WORK TO DO —
1 – In the Volkswagen earnings article below, by what percentage did underlying operating profit at the VW brand fall?
2 – Pick up the Volkswagen earnings article below and carry it on from its final sentence.

DOCUMENT SEGMENT —
□ □ □ □
The group said a dip in revenues and higher marketing costs as a result of the September 2015 admission that it cheated US emissions tests on diesel engines were factors in the declines
The group said a dip in revenues and higher marketing costs as a result of the September 2015 admission that it cheated US emissions tests on diesel engines were factors in the declines

Operating profit at Volkswagen's biggest car brand fell last year, showing the challenges still facing the world's largest carmaker 18 months on from its emissions scandal.

The German company said last month it made a record group operating profit in 2016, excluding one-off items, helped by a strong performance from its Porsche sports cars and a turnaround at its Scania trucks business.

But, providing details on its individual brands today, the company said underlying operating profit at its VW brand fell 10% to €1.9 billion, with the profit margin slipping to 1.8% from 2% in 2015.

The group said a dip in revenues and higher marketing costs as a result of the September 2015 admission that it cheated US emissions tests on diesel engines were factors in the declines.

Although the group as a whole has bounced back from the scandal, and overtook Japan's Toyota last year to become the world's biggest selling carmaker, analysts view a turnaround at the VW brand as key to its prospects.

The brand accounted for almost half of group revenue in 2016, but only just over 10% of underlying operating profit.

The brand struck a deal with unions in November to cut jobs and target €3.7 billion of annual savings by 2020 in an effort to lift the profit margin to 4% that year - still below many major rivals.

But squabbles over implementation have sowed doubts among some analysts about whether the targets will be achieved.
□ □ □ □
DATASET EXCERPTS —

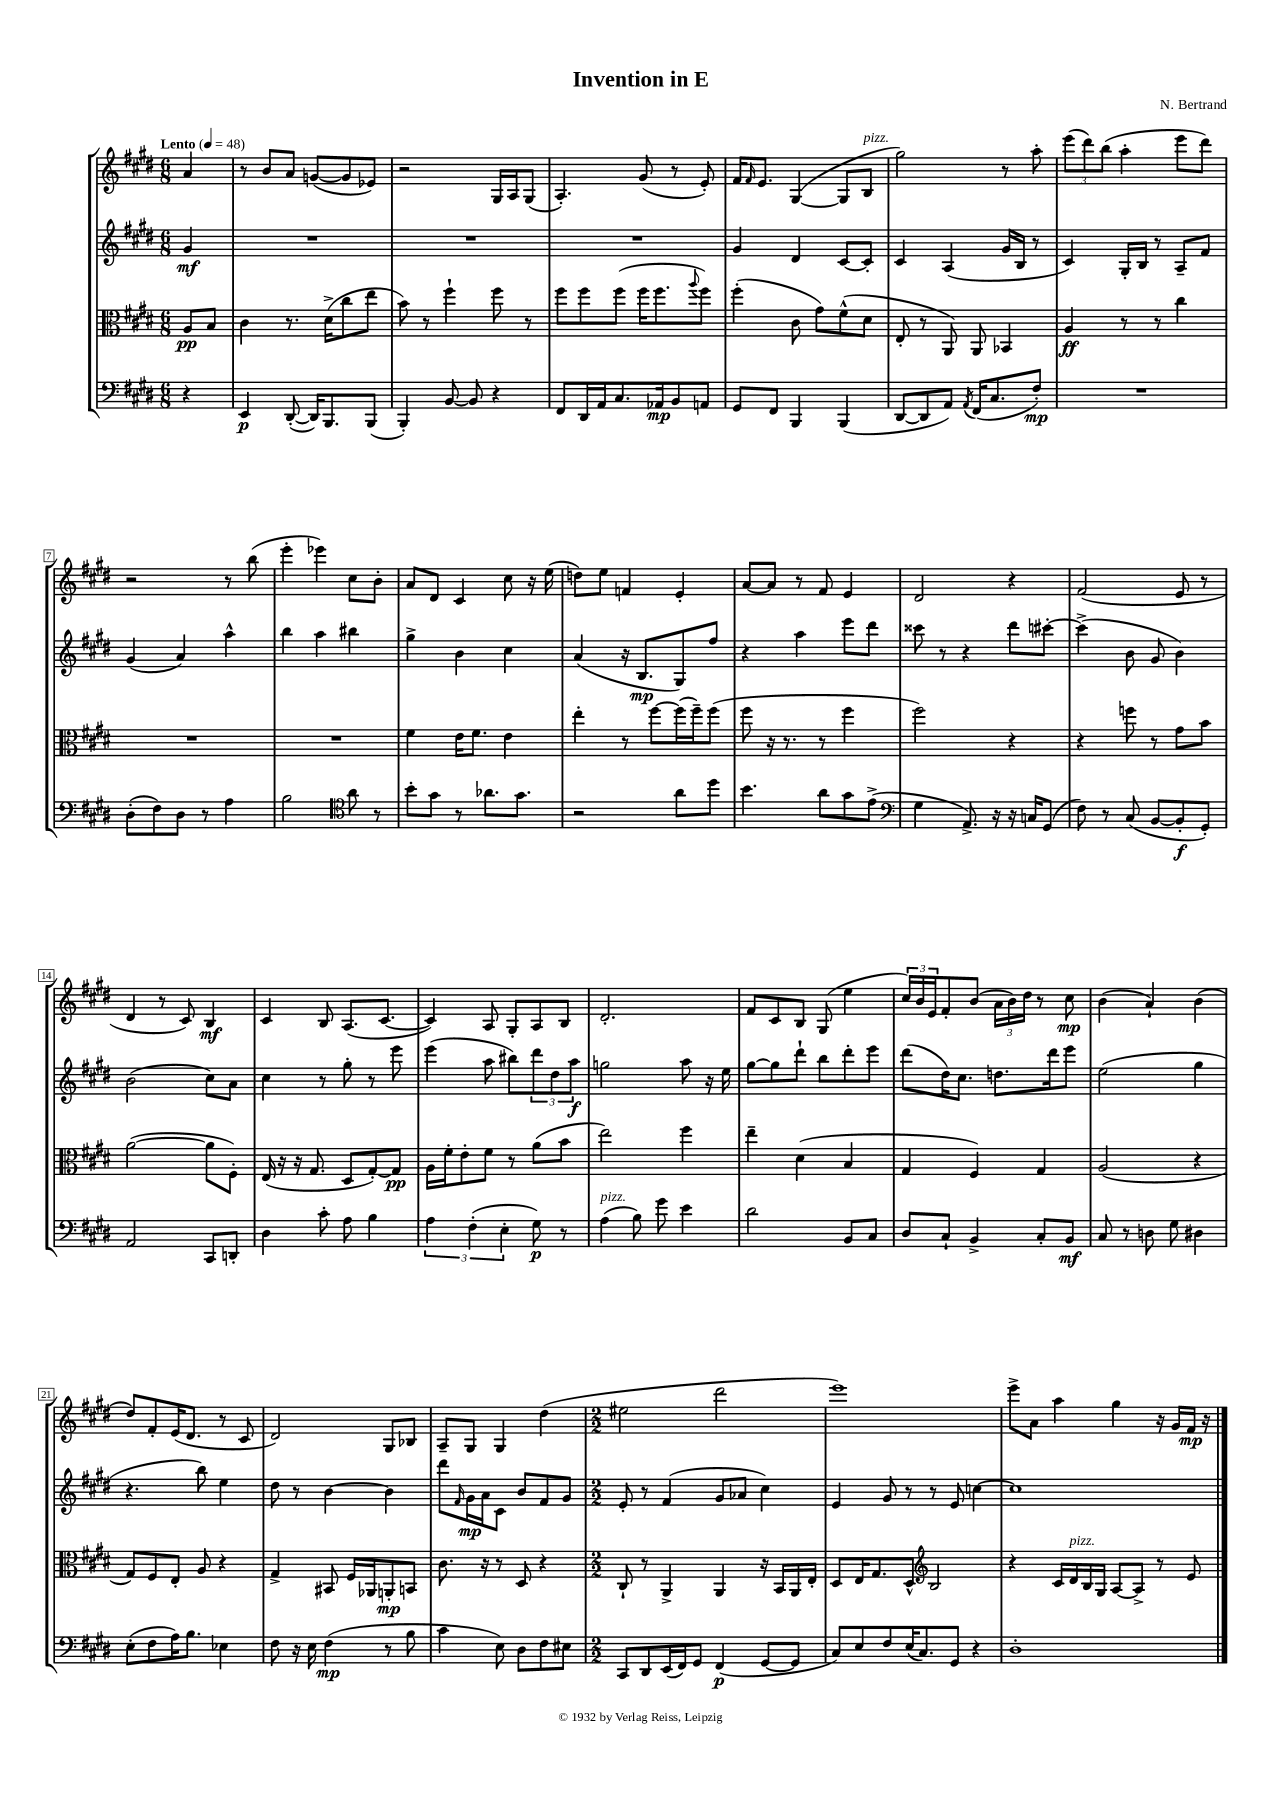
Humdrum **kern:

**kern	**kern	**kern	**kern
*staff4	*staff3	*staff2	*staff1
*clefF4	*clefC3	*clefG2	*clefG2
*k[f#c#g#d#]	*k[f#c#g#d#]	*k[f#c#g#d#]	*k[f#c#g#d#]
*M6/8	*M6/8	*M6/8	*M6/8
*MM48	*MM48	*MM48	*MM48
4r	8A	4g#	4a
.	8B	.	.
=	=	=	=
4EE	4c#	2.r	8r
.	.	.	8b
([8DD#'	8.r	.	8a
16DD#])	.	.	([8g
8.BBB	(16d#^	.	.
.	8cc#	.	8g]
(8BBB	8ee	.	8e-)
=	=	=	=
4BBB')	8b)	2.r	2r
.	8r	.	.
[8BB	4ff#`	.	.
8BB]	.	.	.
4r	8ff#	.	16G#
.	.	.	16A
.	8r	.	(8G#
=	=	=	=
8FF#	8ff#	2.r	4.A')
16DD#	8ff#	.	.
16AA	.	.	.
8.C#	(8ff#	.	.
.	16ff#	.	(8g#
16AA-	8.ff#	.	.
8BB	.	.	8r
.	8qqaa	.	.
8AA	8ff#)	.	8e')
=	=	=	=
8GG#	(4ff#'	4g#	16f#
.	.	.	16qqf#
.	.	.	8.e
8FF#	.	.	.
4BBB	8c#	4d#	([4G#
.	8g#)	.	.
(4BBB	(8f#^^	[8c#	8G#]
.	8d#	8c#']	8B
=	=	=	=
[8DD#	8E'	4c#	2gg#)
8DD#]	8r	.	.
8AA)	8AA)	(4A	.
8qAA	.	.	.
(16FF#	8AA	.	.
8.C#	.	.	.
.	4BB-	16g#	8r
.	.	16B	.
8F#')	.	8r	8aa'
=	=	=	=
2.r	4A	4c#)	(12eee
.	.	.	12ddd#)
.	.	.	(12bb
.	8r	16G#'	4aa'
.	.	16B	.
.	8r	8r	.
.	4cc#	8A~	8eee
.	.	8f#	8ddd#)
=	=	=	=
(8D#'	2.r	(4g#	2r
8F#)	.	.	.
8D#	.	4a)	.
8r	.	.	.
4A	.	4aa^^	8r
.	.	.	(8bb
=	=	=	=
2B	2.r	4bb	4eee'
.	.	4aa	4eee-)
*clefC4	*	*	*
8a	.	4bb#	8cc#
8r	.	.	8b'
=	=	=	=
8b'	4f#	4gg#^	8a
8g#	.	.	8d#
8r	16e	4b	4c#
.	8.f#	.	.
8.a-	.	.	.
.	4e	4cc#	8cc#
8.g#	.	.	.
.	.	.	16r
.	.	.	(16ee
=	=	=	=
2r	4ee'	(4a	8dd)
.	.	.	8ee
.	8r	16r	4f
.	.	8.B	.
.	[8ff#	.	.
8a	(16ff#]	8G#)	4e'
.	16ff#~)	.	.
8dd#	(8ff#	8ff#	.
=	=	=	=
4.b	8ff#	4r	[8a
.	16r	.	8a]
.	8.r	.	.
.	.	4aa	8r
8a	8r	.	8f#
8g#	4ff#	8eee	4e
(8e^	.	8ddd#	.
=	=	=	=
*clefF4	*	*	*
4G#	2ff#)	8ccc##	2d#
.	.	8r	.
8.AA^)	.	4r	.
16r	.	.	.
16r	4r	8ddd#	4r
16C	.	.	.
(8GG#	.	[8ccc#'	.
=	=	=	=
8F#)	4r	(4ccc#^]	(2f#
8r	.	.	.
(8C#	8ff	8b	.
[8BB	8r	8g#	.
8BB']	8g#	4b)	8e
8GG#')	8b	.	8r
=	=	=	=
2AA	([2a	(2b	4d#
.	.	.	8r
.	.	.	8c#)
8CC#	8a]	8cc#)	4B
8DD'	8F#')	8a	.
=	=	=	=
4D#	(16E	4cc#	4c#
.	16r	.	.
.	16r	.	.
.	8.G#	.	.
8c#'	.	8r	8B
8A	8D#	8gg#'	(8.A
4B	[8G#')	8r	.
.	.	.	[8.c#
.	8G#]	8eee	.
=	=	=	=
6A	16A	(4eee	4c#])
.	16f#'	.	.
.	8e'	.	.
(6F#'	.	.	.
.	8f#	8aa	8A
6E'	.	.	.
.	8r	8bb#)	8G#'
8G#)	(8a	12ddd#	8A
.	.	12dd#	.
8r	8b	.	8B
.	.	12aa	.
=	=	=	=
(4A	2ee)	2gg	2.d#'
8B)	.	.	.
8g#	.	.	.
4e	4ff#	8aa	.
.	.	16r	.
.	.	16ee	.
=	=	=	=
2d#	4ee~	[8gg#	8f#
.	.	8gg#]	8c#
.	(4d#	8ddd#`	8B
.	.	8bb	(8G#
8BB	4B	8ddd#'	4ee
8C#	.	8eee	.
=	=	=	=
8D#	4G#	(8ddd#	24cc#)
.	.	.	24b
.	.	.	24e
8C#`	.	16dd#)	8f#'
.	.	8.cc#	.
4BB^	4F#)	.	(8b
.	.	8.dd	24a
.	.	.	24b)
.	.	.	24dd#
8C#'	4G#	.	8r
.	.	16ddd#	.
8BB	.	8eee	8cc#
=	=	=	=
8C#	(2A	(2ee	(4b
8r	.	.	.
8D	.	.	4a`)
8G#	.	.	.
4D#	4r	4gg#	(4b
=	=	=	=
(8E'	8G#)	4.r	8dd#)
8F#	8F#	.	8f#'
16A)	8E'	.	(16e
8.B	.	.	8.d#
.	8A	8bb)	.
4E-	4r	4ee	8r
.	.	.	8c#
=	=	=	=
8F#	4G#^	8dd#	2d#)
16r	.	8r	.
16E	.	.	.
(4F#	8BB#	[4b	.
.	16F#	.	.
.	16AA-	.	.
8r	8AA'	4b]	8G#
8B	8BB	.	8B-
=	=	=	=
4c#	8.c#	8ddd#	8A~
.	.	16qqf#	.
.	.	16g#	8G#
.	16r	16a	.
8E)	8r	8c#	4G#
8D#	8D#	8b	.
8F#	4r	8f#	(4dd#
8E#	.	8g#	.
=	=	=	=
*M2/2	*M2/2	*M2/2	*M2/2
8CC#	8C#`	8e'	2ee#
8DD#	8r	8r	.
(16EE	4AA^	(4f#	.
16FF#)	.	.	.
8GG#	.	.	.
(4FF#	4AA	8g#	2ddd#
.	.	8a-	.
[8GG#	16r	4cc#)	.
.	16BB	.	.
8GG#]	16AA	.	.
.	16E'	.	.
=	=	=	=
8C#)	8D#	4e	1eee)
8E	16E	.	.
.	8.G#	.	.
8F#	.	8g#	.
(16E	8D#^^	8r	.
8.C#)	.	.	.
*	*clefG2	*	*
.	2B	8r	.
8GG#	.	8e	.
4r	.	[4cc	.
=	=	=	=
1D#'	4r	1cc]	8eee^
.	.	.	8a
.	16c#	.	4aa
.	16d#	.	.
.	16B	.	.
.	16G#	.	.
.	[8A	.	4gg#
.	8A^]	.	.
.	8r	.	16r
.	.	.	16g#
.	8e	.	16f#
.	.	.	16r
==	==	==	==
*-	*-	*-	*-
□ □ □ □
THE REPLIES —
1 – It fell 10%, to €1.9 billion.

2 –
"In times where most other car companies are improving efficiency and shaping the industry, VW needs to be very mindful not to waste any more time with internal power struggles," Evercore ISI analysts said in a research note to clients.

At 10am Irish time, VW shares were down 0.7% at €143.10, up sharply from their post-scandal lows below €90, but still below pre-September 2015 levels of around €160.

VW Chief Executive Mathias Mueller said the 12-brand group was "back on track" after agreeing to spend up to $25 billion in the US to address claims from owners, environmental regulators, states and dealers over its emissions scandal.

"You can rest assured that we will do everything in our power to make 2017 an even better year than 2016," he said at the group's annual news conference.

He reiterated forecasts for a rise of up to 4% in sales revenues this year and a group profit margin of 6-7% versus 6.7% in 2016, and said the group was capable of shouldering its emissions scandal costs.

The company's annual report showed VW brand boss Herbert Diess saw his total remuneration for 2016 drop to €3.93m from €7.13m in 2015.